第五十一回 欲要成功 要充分发挥贫苦百姓力量
“这次我来渌口时带了些行动的必用物品,由刘道一亲自押送。”
“我们这儿什么都不缺呀?穿的、吃的,都能自己供应呀!”
“不,不是穿的和吃的!”陆昌耿很冷静地说道,“乃是枪支和马匹!”
“我们乃武林中人,用得着枪支吗?”
“用得着,而且官方都有大量的枪支,隐藏于暗处,杀人不费吹灰之力,丝毫也不逊色于江湖上绝顶的暗器!”
“主帅将枪支和马匹送给我们,你们那儿够吗?”
“这个你不必担心,不久前潇湘女杰女士秘密回国,在长沙郊外偶得官府中银两无数,我已派人去上海购**支!”
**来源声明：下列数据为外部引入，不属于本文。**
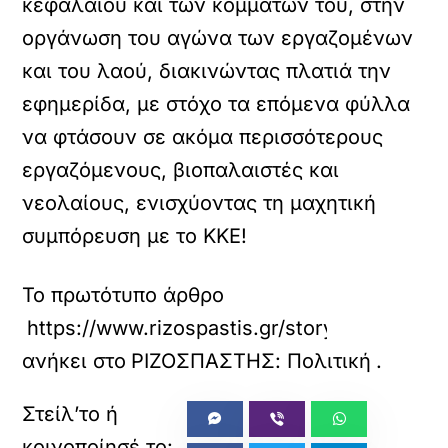
κεφαλαίου και των κομμάτων του, στην
οργάνωση του αγώνα των εργαζομένων
και του λαού, διακινώντας πλατιά την
εφημερίδα, με στόχο τα επόμενα φύλλα
να φτάσουν σε ακόμα περισσότερους
εργαζόμενους, βιοπαλαιστές και
νεολαίους, ενισχύοντας τη μαχητική
συμπόρευση με το ΚΚΕ!
Το πρωτότυπο άρθρο
https://www.rizospastis.gr/story.do?id=132
ανήκει στο
ΡΙΖΟΣΠΑΣΤΗΣ: Πολιτική
.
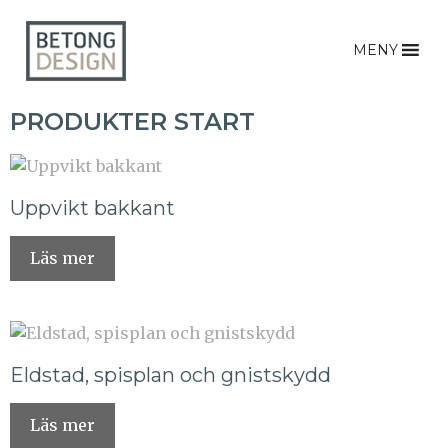
MENY
PRODUKTER START
Uppvikt bakkant
Läs mer
Eldstad, spisplan och gnistskydd
Läs mer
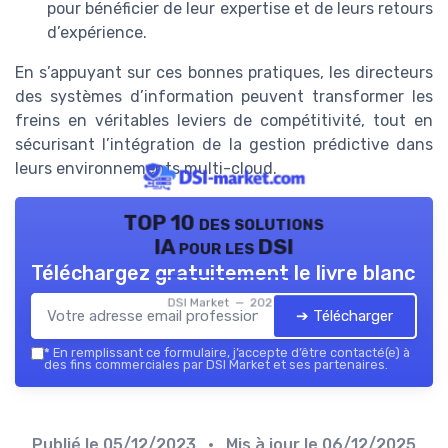
pour bénéficier de leur expertise et de leurs retours
d’expérience.
En s’appuyant sur ces bonnes pratiques, les directeurs
des systèmes d’information peuvent transformer les
freins en véritables leviers de compétitivité, tout en
sécurisant l’intégration de la gestion prédictive dans
leurs environnements multi-cloud.
TOP 10 des solutions
IA pour les DSI
Téléchargez gratuitement le livre blanc
DSI Market — 2026
➔ Télécharger
*
En remplissant ce formulaire, j’accepte d’être contacté(e) à
des fins commerciales par DSI Market et ses partenaires.
Publié le
05/12/2023
• Mis à jour le
06/12/2025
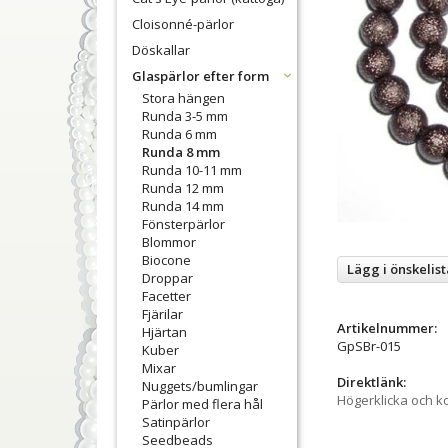
Cloisonné-pärlor
Döskallar
Glaspärlor efter form
Stora hängen
Runda 3-5 mm
Runda 6 mm
Runda 8 mm
Runda 10-11 mm
Runda 12 mm
Runda 14 mm
Fönsterpärlor
Blommor
Biocone
Lägg i önskelist
Droppar
Facetter
Fjärilar
Artikelnummer:
Hjärtan
GpSBr-015
Kuber
Mixar
Direktlänk:
Nuggets/bumlingar
Högerklicka och k
Pärlor med flera hål
Satinpärlor
Seedbeads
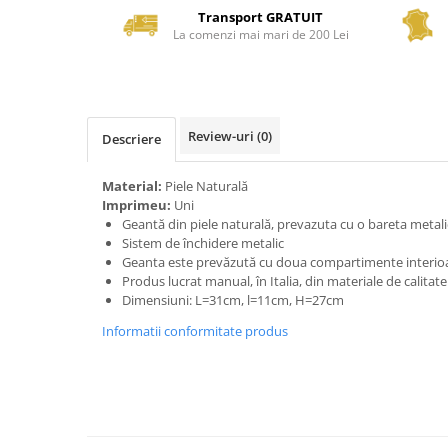
Transport GRATUIT
La comenzi mai mari de 200 Lei
Review-uri
(0)
Descriere
Material:
Piele Naturală
Imprimeu:
Uni
Geantă din piele naturală, prevazuta cu o bareta metali
Sistem de închidere metalic
Geanta este prevăzută cu doua compartimente interio
Produs lucrat manual, în Italia, din materiale de calitat
Dimensiuni: L=31cm, l=11cm, H=27cm
Informatii conformitate produs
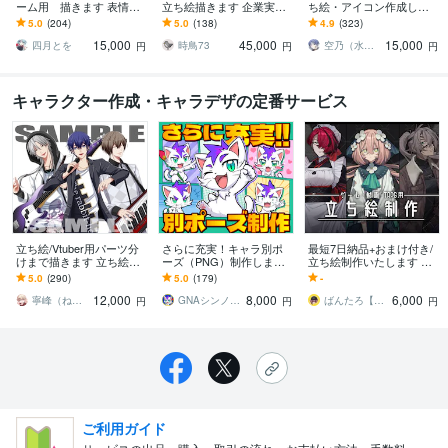
ーム用 描きます 表情差
立ち絵描きます 企業実績
ち絵・アイコン作成しま
分2枚無料付き（腰上～全
多数！ハイクオリティな
す あなただけのキャラク
5.0
(204)
5.0
(138)
4.9
(323)
身制作の場合）
イラストをお届けしま
ターイラストを提供しま
15,000
45,000
15,000
す！
す!
四月とを
時鳥73
空乃（水飴）
円
円
円
キャラクター作成・キャラデザの定番サービス
立ち絵/Vtuber用パーツ分
さらに充実！キャラ別ポ
最短7日納品+おまけ付き/
けまで描きます 立ち絵・
ーズ（PNG）制作します
立ち絵制作いたします TR
三面図・Live2D用・IRIAM
キャラの新しいポーズが
PG/動画/ゲームに使え
5.0
(290)
5.0
(179)
-
用・ミニキャラも可
欲しい方、生き生きとし
る！表情差分２種のおま
12,000
8,000
6,000
た絵が欲しい方
け付き
寧峰（ねね）
GNAシンノスケ
ばんたろ【ご依頼受付中】
円
円
円
ご利用ガイド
就在这时,远处传来一阵枪声,陆昌耿立即警觉起来,皱了下眉头,他估计刘道一押送的枪支和马匹已快到了,“难道这枪声是冲着他们来的?”他自语着。
马福益对这突来的枪声感到奇怪,听枪声的程度,离渌口镇至少得两三公里,枪声中夹杂着哒哒的马蹄声,蹄声急促,似在疾驰之中。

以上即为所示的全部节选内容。